Director – Stuart Gordon
Cast – Ezra Godden, Jay Brazeau, Campbell Lane, Chelah Horsdal, David Racz, Nicholas Racz
Release Year – 2005
Reviewed by John of the Dead
Director Stuart Gordon seems to have a strong fascination with H.P. Lovecraft’s stories. He made his mark on the horror scene with his debut feature film Re-Animator, which is based off of a Lovecraftian story. He followed that amazing film with another Lovecraftian story, From Beyond, which turned out great as well. His career continued to be made off of Lovecraft’s genius several other times(that I won’t spend time mentioning’ so it was only fitting for him to use a Lovecraftian story for his first entry into the “Masters of Horror” series.
Dreams In The Witch House stars Ezra Godden as Walter Gilman, a graduate student who rents a room in an old 17th century home. Soon after his move-in he begins having horrendous nightmares involving a creepy woman, a woman who happens to be a witch to whom the home once belonged to. As the dreams grow in severity and begin to take a physical toll on him he learns that there are evil forces residing in the walls of his room. These forces have an agenda to manipulate him into carrying out a violent crime he would never fathom committing. However, given the forces attack and manipulate him during his sleep, he may not have a chance at stopping them from leading him to the horrendous crime.

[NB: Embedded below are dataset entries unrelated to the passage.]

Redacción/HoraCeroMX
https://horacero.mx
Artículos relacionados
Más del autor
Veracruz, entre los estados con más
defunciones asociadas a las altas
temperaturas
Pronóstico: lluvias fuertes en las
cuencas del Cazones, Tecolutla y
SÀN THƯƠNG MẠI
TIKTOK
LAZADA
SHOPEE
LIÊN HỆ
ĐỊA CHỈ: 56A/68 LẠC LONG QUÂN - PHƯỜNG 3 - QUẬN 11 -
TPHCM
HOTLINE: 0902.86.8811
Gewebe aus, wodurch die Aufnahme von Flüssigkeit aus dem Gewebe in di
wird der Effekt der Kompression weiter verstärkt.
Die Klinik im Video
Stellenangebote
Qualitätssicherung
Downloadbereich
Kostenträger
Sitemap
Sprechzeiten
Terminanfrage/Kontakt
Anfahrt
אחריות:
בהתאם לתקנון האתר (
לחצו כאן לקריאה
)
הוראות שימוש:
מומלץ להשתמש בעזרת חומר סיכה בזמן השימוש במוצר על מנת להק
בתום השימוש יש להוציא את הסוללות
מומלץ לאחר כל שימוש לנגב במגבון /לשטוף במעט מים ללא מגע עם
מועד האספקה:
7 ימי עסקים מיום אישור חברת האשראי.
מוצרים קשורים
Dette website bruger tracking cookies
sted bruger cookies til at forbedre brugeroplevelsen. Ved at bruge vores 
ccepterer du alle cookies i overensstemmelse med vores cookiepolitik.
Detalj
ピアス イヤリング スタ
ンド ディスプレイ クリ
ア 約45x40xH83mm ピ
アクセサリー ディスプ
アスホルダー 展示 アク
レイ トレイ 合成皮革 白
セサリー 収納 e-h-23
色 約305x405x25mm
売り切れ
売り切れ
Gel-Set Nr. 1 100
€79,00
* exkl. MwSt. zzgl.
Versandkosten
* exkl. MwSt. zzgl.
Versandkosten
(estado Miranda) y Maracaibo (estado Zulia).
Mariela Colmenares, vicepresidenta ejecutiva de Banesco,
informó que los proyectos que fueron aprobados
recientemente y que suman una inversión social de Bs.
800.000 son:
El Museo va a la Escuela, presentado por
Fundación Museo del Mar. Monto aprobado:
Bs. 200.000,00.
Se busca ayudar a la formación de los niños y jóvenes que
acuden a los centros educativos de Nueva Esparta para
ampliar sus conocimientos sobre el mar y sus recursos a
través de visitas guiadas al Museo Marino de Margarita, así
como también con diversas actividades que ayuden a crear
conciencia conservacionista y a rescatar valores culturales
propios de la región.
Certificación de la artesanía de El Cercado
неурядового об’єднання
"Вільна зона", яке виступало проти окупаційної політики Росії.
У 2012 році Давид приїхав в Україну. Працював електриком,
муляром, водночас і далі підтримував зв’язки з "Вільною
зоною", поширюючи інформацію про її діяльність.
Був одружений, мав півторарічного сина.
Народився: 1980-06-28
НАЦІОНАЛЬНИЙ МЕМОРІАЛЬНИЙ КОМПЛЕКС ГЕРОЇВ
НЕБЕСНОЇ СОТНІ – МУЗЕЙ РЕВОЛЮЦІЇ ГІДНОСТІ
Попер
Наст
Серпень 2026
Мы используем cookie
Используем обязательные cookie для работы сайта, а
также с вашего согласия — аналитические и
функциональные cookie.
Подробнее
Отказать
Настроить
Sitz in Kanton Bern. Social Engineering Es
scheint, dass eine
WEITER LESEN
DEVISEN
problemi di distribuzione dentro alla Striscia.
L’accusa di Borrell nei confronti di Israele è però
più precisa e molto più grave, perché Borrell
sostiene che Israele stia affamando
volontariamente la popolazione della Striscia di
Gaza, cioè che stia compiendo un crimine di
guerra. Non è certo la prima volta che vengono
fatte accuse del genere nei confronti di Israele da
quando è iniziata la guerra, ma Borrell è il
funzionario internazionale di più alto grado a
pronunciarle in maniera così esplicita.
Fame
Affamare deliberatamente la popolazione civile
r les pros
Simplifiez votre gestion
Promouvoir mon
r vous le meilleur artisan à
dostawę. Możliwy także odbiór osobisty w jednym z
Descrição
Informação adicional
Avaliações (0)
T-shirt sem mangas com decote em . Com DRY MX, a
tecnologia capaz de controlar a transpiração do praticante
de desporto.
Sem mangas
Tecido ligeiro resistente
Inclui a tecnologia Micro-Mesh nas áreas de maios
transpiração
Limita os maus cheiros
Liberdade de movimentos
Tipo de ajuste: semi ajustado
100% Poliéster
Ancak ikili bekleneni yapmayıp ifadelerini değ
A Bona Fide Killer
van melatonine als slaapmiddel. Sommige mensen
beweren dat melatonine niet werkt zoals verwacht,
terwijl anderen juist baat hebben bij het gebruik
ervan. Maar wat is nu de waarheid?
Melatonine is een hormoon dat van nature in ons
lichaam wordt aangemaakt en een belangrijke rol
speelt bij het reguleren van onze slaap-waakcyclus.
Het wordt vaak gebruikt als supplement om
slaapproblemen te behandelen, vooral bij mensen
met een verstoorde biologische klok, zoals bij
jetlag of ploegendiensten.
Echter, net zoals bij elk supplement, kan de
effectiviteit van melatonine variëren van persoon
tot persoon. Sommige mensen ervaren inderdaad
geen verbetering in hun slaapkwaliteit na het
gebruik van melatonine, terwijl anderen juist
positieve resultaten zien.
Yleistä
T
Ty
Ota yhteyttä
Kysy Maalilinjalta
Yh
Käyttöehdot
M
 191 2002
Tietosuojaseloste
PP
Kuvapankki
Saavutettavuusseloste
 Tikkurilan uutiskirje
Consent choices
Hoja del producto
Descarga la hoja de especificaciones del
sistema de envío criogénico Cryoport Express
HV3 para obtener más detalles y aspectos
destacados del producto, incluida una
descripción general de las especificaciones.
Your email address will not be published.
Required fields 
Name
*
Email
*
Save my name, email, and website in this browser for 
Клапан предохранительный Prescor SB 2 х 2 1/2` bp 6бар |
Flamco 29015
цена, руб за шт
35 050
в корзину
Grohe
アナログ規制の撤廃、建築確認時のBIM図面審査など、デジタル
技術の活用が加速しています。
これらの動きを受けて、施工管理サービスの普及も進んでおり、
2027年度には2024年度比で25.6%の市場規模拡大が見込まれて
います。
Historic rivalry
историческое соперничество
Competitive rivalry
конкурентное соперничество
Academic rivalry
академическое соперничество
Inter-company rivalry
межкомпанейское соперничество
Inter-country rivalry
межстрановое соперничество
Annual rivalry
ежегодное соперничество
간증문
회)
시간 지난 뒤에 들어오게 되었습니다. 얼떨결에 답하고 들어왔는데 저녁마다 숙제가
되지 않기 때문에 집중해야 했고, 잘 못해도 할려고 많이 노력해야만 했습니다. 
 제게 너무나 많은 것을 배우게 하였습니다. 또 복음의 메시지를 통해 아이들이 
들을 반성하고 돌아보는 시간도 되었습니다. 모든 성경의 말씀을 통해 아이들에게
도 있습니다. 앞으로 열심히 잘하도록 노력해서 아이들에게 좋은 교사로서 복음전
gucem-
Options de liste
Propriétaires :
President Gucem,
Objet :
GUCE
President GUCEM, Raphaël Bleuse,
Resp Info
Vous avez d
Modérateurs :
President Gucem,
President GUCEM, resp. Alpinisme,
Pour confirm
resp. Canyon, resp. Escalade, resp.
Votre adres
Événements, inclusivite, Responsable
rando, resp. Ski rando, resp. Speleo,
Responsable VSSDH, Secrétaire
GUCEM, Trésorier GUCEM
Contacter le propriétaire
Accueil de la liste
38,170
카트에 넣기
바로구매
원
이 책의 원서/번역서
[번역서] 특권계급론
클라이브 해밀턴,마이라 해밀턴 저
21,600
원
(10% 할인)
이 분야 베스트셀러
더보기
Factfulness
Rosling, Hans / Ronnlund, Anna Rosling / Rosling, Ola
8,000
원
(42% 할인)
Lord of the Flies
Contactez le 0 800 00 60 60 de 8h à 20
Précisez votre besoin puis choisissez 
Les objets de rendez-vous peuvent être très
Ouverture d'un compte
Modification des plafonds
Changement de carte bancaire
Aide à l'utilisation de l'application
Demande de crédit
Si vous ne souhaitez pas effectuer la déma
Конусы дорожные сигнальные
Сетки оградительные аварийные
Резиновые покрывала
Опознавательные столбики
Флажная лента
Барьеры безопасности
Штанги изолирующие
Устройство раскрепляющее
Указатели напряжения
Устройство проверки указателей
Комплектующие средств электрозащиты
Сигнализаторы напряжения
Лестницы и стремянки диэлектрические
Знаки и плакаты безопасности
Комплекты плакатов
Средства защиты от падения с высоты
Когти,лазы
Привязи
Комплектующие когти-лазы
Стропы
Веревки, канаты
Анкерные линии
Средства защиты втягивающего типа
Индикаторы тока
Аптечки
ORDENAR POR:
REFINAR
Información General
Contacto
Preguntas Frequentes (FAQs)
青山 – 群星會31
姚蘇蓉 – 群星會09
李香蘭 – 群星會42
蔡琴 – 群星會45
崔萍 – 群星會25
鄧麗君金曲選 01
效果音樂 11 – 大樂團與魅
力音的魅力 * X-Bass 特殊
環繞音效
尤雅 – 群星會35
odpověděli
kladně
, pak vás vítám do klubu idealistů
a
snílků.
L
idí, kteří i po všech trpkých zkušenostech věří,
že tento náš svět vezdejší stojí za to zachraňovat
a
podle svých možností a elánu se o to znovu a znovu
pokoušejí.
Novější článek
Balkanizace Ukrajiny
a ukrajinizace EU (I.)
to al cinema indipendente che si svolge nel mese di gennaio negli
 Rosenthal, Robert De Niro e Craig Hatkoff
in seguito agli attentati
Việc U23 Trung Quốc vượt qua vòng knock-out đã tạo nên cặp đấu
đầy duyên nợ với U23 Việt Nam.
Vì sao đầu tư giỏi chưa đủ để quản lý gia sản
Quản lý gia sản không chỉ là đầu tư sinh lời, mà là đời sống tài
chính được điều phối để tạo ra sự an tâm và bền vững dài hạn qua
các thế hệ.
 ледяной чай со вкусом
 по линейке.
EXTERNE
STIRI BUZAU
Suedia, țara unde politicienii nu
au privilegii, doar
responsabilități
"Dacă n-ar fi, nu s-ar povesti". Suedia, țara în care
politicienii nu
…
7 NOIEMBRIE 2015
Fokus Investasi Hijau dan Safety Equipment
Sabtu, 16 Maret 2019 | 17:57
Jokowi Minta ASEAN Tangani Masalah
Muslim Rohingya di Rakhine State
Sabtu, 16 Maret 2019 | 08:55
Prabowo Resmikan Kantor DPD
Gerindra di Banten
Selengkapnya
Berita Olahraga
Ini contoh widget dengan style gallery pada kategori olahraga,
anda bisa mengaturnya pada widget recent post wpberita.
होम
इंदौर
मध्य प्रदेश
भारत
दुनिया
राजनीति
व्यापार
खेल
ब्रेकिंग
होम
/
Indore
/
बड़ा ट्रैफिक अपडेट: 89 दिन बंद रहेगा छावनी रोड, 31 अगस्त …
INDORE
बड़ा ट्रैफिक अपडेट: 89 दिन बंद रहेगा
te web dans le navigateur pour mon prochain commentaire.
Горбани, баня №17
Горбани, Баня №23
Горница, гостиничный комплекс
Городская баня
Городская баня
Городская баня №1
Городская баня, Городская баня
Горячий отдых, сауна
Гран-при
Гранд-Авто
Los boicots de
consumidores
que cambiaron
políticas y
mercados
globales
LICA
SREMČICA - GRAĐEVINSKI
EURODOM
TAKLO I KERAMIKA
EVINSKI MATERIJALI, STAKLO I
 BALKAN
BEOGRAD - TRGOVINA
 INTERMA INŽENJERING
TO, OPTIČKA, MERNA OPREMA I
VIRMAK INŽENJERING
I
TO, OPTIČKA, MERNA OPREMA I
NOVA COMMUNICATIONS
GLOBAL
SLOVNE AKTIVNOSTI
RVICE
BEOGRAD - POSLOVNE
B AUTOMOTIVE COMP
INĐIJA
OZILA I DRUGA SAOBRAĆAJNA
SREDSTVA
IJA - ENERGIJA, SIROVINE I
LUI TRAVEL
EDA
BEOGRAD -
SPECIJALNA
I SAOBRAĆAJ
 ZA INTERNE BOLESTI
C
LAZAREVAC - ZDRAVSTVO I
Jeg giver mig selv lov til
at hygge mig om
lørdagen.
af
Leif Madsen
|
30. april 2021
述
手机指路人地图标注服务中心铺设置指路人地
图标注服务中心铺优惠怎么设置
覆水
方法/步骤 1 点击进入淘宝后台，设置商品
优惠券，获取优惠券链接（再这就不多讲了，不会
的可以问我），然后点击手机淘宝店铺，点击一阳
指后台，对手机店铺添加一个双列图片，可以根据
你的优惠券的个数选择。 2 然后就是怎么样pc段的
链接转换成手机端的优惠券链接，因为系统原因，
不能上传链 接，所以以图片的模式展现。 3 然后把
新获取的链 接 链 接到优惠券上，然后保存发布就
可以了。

This one started off interesting and held its own while blending a fair amount of fantasy and surrealism into the story. We get a rat with a human face(sounds like a Disney cartoon eh?) that speaks to Walter, as well as a strong surreal sexual element at the hands of the old witch, which I found quite funny by the way. Heh. The conflict we get is interesting, especially because much of what happens to Walter happens during his sleep, which leaves him quite helpless at fighting it off. If it were me going through that I would be pretty distraught over my inability to fight off the evil forces, and we get a nice look at the aftermath of that. Walter’s descent into madness was probably the single best aspect of this film because he basically dug his own hole without even trying to. Poor lad.
I have not read the original Lovecraft story from which this is based off of, and from what I have read it seems this teleplay by Stuart Gordon does not follow it very much. That may be the reason why I really just could not get into this film. I will admit it is a moderately positive watch, but I was expecting more from it story wise. We get a fair amount of gore however and a pretty creepy ending sequence that brings horror-icon and Stuart Gordon sidekick Jeffrey Combes to the screen, in the role of a Crime Scene Investigator. It is always a pleasure to see Jeffrey Combes do his thing in this genre.
Overall, this is an OK entry into the “Masters of Horror” series that I would recommend to those who enjoy Stuart Gordon’s work(as I do) and would like to see his take on this Lovecraftian tale. It is not amazing, but should be enough to suffice to those knowing what to expect.
– I ranked this film #20 of the 26 entries in my Ranking the “Masters of Horror” Entries post.